No, they were the most successful; they looked at utilization and readmissions. And the QIO provided them with the care transitions information and training. All that happened in 2006-2008; and Joanne spearheaded the effort to turn it into this 14-community effort. So the target was a community; and CMS didn’t mandate which interventions should be performed. So we in the QIO sat down and did root cause analysis: what causes readmissions in our communities? And then we decided who should be at the table in each of the 14 communities. And when we took a population health approach, it changed everything. Because in the past, the focus had been on developments within hospitals. But this project involved looking at population health across communities. So we entered the claims data and realized that we needed to work with particular hospitals and nursing homes, and then we brought the leaders of those organizations together, and asked them, well, what do you think causes readmissions?
And what did everyone learn?
At the beginning, the providers started out saying things like, ‘Yeah, we have a problem with our heart failure patients, so let’s look at discharge instructions to them.’ And that’s a reasonable approach; but you realize that the real roots of this are perhaps not heart failure as such, but the challenges inherent in home-based patient management. They go home from the hospital and eat a pizza; and why do they go home and eat a pizza, which is incredibly high in sodium, when you’ve just spent days educating them while in the hospital? It turns out to be very pedestrian reasons like, ‘Well, I was tired and all I had in my fridge was a pizza, because I had been in the hospital for seven days.’ So they might be old, confused, tired, without transportation, etc.
So we came to the realization that disease as such doesn’t matter so much; instead what matters is the level of community support. And that is exactly the premise of the coaching intervention: that people need to be prepared to take on the burden of self-management, and need resources to help them, and sometimes it might be Meals on Wheels or something like that. The constellation of support varies by community. And increasingly, the area agencies on aging might begin to bridge the gap between community services and patients’ ability to manage their own situations.
The Pennsylvania group was amazing; they got involved in this work in just that way, and made fantastic drops in readmissions. I’m not saying that disease is not important, or that the activities of providers are not important, because they’re extremely important. But a readmission occurs when the burden of a patient creates a situation that can’t support their staying out of the hospital. If someone is homeless and demented, it’s going to be challenging. And look at heart failure; there’s no real, easy way to change a person’s diet overnight, especially at the point of discharge.
So we give people a lot of instructions; but when they get home, they often lack the capacity to function on their own. Do they live with family members? Do they have neighbors? What is their economic situation? A lot of the articles in the JAMA package talk about risk adjustment for various factors involved in this. But that gets very complicated. We’d have to know whether they live alone, whether they live in a safe enough neighborhood for community services to come into patients’ homes or not, factors like those. So it was easier for us just to throw out that risk adjustment and work on these interventions.
What types of IT and health information exchange (HIE) foundations will be required to replicate this kind of work elsewhere?

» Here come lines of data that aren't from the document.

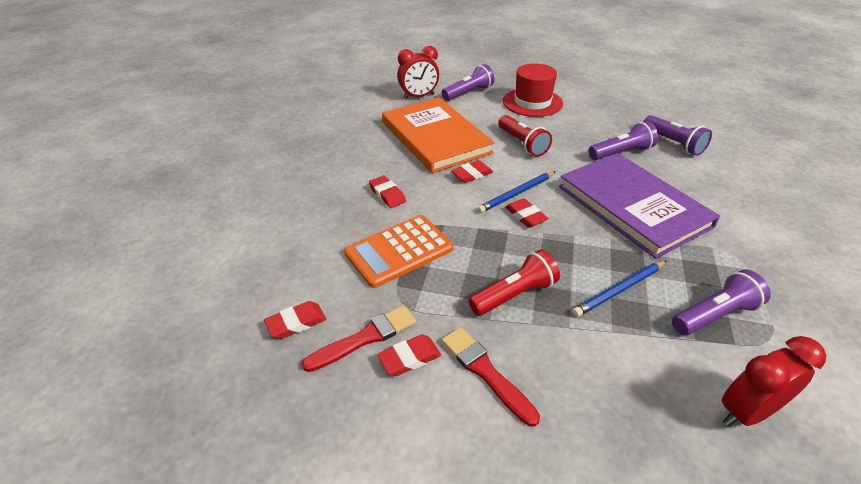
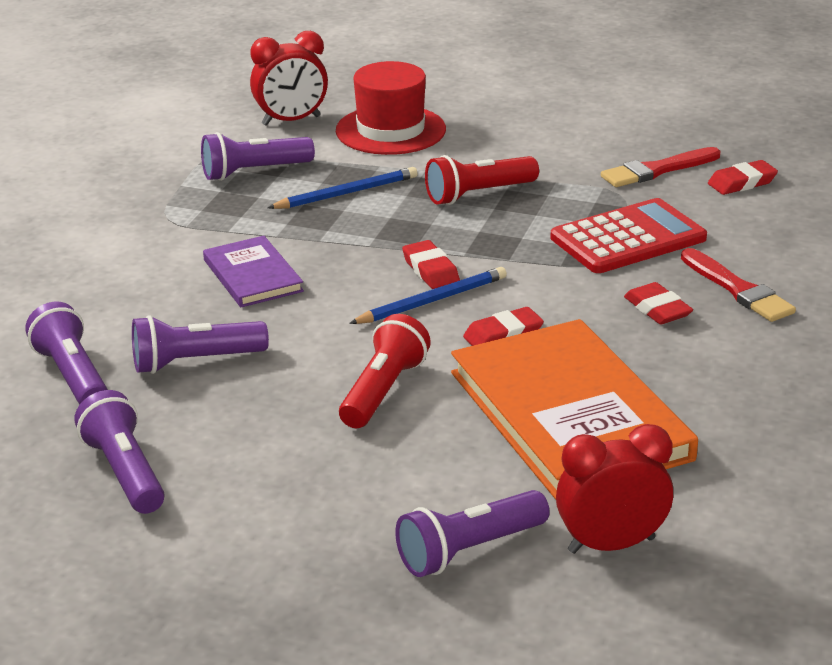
camera: 175 degrees left, 10 degrees down
orange calculator [344,215,453,288] -> red calculator [550,198,707,273]
red eraser [377,334,441,376] -> none
red brush [442,327,540,427] -> red brush moved to [681,248,796,322]
red flashlight [498,115,552,157] -> red flashlight turned 45 degrees clockwise [339,314,431,428]
red hat [503,64,563,117] -> red hat moved to [336,61,446,155]
purple book [559,153,720,259] -> purple book [203,236,304,307], size x0.50
none -> purple flashlight [74,390,165,514]

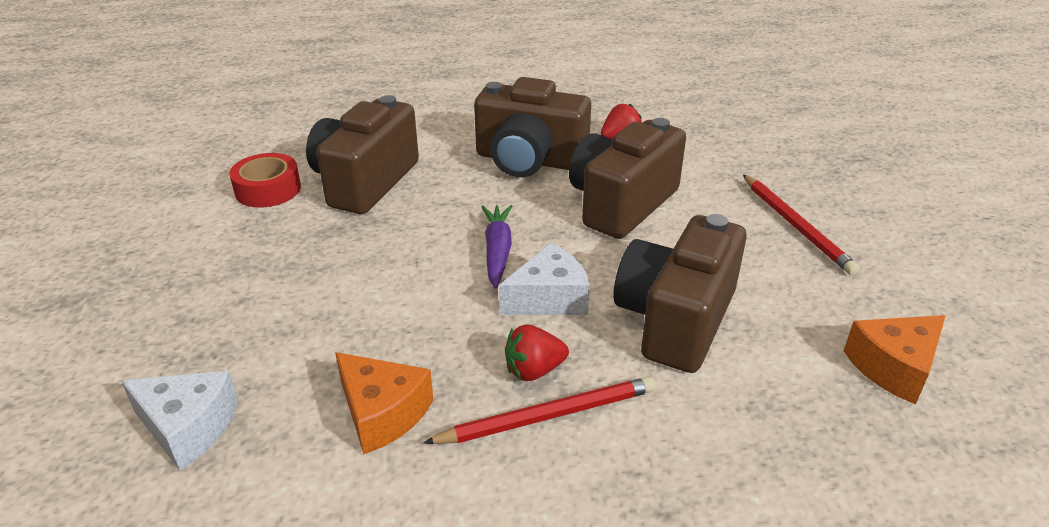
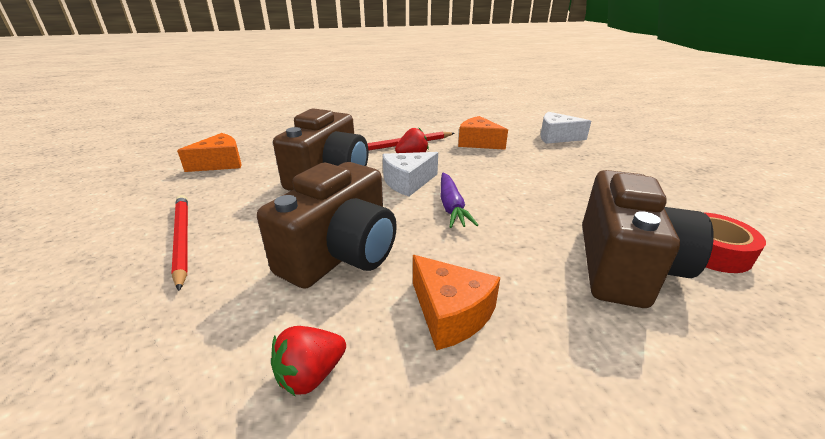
camera: 175 degrees right, 5 degrees down
brown camera [474,77,591,177] -> orange cheese [413,255,500,350]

Several of these community-based organizations have Section 3026 awards. Section 3026 of the Affordable Care Act allows area agencies on aging to partner with hospitals to deliver interventions like coaches, and to build Medicare. And that means that the Hospital Insurance Trust Fund for the first time has funding to provide services in people’s homes after discharge. It’s one of the demonstration projects under the ACA. Through that section of the ACA, 75 sites have received awards, including Denver. So Medicare is now paying for community support under very specific conditions and contracts. And one area in which the community-based organizations are making faster progress, one thing that seems to make a difference, is if the community-based organization has access to the discharge planning record from the hospital, and if it becomes part of the medical record. Usually, the electronic medical record is often completely separate from the discharge planning record. And so physicians can’t directly see what the discharge planner is doing.
So when the discharge planning record is easily linked with the EMR and is viewable by the community support agency that is serving recently discharged patients, things get better faster. The other thing, and this is my opinion—I have felt that in some ways, the perfect has been the enemy of the good enough for some time in terms of linking physicians and hospitals. I’ve got to tell you that tremendous progress could be made if you could just notify the primary care physician about a patient’s discharge the moment it happens, even if you can’t do it in a robust, HIPAA-compliant way; because the physicians are technically taking responsibility.